# Start of Extract provided
2008 was a year of extremes for the commodities market. The most important commodity in the world economy, oil, rose to a historic high of US$147 per barrel in July, before collapsing in price to around $40 per barrel by year-end. Other raw material prices had a similar roller-coaster ride, although there were substantial divergences in returns between the different commodity sectors. While commodities performed, on aggregate, slightly better than equities over the year, the synchronous price collapse of both from September onwards will have caused many investors to question whether commodities' often-advertised diversification properties exist at all.

Divergence by Commodity Class

The five main sub-indices of the Dow-Jones AIG commodity index gave returns for the year ranging from -4% for the precious metals sub-index to -47% for the energy sub-index. The 2008 returns for the sub-indices, together with the 3,5, and 10 year cumulative returns, ten-year correlations with the DJ Euro Stoxx index, and ten-year annualised daily volatilities, are shown in the table below (data are reproduced from the ETF Securities 2008 Commodities Review). All return figures are in US Dollars.

 

Index

2008 return (%)

3y return (%)

5y return (%)

10y return (%)

10y correlation with DJ Euro Stoxx

10y annualised daily vol (%)
# End of Extract provided
Things to do
**A.** Condense the paragraph of the commodities extract that begins "2008 was a year of extremes" into a short bulleted list that keeps its main facts.
**B.** Extend the commodities extract from the point where it stops.
# Start of Material provided
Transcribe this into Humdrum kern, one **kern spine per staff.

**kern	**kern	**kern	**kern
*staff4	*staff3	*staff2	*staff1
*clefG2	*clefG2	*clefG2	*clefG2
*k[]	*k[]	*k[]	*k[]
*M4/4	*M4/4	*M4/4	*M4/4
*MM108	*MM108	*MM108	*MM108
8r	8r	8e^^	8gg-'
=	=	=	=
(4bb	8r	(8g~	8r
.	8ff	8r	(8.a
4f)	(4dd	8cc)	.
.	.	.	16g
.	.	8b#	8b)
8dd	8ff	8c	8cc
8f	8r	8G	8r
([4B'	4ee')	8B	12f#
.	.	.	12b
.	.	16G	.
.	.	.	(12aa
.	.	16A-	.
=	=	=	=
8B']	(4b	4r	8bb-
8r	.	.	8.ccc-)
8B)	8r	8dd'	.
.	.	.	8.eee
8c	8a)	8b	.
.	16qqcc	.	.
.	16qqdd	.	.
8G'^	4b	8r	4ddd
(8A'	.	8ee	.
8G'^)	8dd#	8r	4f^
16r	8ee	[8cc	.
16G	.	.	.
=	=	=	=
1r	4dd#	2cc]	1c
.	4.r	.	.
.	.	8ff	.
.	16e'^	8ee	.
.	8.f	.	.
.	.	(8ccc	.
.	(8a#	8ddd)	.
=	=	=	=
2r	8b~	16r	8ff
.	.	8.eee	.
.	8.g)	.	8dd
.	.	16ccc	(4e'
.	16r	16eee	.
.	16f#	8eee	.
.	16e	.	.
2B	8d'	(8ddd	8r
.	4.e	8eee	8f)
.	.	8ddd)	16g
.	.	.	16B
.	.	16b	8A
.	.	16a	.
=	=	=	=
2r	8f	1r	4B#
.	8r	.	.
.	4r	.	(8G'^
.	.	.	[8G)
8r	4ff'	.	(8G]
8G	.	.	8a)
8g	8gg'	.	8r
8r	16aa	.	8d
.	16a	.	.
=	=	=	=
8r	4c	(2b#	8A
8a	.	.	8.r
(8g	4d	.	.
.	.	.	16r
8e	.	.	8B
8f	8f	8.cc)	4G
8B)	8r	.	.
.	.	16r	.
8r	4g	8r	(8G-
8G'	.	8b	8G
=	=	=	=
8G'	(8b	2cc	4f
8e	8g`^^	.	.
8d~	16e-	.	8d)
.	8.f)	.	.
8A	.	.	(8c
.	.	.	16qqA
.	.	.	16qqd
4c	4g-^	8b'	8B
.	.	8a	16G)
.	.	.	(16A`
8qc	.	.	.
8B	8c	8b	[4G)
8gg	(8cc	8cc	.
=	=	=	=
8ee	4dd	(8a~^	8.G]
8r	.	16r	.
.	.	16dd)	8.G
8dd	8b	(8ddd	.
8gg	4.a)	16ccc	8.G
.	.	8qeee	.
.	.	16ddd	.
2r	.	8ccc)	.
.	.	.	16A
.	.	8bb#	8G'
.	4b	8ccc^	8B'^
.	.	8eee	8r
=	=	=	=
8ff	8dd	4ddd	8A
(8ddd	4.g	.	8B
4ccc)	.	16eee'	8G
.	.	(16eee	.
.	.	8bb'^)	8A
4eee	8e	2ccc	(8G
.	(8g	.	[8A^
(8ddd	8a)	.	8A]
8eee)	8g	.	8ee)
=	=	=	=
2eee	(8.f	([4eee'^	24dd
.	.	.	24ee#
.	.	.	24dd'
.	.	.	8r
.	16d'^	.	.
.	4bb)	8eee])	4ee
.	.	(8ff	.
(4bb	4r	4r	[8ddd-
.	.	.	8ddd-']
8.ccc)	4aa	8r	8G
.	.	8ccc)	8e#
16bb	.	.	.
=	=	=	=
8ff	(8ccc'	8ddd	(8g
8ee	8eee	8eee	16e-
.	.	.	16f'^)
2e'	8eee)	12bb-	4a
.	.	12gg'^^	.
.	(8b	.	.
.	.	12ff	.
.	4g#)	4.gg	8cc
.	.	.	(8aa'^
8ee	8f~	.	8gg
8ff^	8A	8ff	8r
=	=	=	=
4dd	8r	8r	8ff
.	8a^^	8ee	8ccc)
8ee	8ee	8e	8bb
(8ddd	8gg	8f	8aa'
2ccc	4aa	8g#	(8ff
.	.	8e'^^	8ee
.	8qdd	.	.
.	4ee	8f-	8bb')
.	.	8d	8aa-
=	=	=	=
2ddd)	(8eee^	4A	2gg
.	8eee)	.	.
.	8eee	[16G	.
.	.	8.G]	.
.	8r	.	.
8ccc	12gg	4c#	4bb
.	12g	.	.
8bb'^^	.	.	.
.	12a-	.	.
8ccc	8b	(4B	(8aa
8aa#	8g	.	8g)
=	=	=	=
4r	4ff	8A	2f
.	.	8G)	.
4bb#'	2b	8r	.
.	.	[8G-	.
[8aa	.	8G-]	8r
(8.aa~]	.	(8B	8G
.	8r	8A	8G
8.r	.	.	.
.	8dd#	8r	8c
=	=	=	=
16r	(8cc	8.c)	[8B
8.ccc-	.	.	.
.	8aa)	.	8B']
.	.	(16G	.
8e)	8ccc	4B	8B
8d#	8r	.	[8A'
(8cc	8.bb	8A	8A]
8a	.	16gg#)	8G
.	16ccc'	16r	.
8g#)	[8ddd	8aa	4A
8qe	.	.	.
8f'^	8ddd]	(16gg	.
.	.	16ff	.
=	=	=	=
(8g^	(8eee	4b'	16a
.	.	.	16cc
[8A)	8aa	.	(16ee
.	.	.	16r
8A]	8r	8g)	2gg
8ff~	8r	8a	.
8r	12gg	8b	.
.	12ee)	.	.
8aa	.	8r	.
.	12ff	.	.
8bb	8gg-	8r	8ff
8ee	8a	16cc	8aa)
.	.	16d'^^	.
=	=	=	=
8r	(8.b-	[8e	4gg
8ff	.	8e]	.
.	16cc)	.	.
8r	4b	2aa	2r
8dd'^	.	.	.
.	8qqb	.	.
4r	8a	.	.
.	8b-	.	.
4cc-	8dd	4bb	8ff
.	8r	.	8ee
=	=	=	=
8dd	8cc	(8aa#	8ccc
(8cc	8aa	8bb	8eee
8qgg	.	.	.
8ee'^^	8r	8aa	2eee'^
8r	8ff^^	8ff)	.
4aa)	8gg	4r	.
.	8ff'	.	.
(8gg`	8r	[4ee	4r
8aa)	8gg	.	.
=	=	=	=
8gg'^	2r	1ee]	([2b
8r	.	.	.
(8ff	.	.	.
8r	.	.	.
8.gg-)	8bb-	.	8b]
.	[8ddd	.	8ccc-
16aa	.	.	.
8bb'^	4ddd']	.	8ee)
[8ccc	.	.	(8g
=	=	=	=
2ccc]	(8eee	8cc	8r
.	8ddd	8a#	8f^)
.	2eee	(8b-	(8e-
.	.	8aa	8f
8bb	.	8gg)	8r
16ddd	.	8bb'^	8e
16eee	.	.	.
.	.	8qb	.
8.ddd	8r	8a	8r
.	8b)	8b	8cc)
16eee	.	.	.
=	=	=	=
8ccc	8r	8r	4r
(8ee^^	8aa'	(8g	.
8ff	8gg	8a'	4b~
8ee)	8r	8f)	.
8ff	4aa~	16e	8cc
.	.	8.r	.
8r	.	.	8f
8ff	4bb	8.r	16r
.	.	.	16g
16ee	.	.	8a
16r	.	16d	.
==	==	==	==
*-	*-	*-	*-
# End of Material provided
Results of the exercise
**A.**
- 2008 was a year of extremes for the commodities market.
- Oil reached a historic high of US$147 per barrel in July, then fell to around $40 per barrel by year-end.
- Other raw materials followed a similar pattern, though returns varied considerably between commodity sectors.
- Overall, commodities did slightly better than equities during the year.
- Both fell together from September onwards, which may lead investors to question whether commodities really offer diversification.

**B.**
DJ-AIG Commodity Index

-36

-24

1

109

0.19

16

DJ-AIGCI Energy Sub-Index

-47

-63

-37

231

0.09

32

DJ-AIGCI Livestock Sub-Index

-28

-40

-24

-20

0.13

14

DJ-AIGCI Precious Metals Sub-Index

-4

54

99

176

0.00

19

DJ-AIGCI Industrial Metals Sub-Index

-48

-20

34

114

0.27

21

DJ-AIGCI Agriculture Sub-Index

-27

8

-5

-18

0.15

18

 

For all the commodities categories except industrial and precious metals, 2008's declines have effectively wiped out any positive returns on a five-year view. Over ten years, there is a big divergence between the returns from the energy and metals sectors, which have given investors handsome returns, and those from the agriculture and livestock sectors, which have not.

Correlations with equities have been highest for industrial metals (as one might expect, given the direct linkage to economic production), whereas precious metals have shown themselves to be uncorrelated—a big plus for portfolio investors, who spend a great deal of time searching for assets with similar characteristics. This, when combined with the relatively strong returns gold (in particular) has achieved over the last year, explains why investor inflows into this commodity continue to surge.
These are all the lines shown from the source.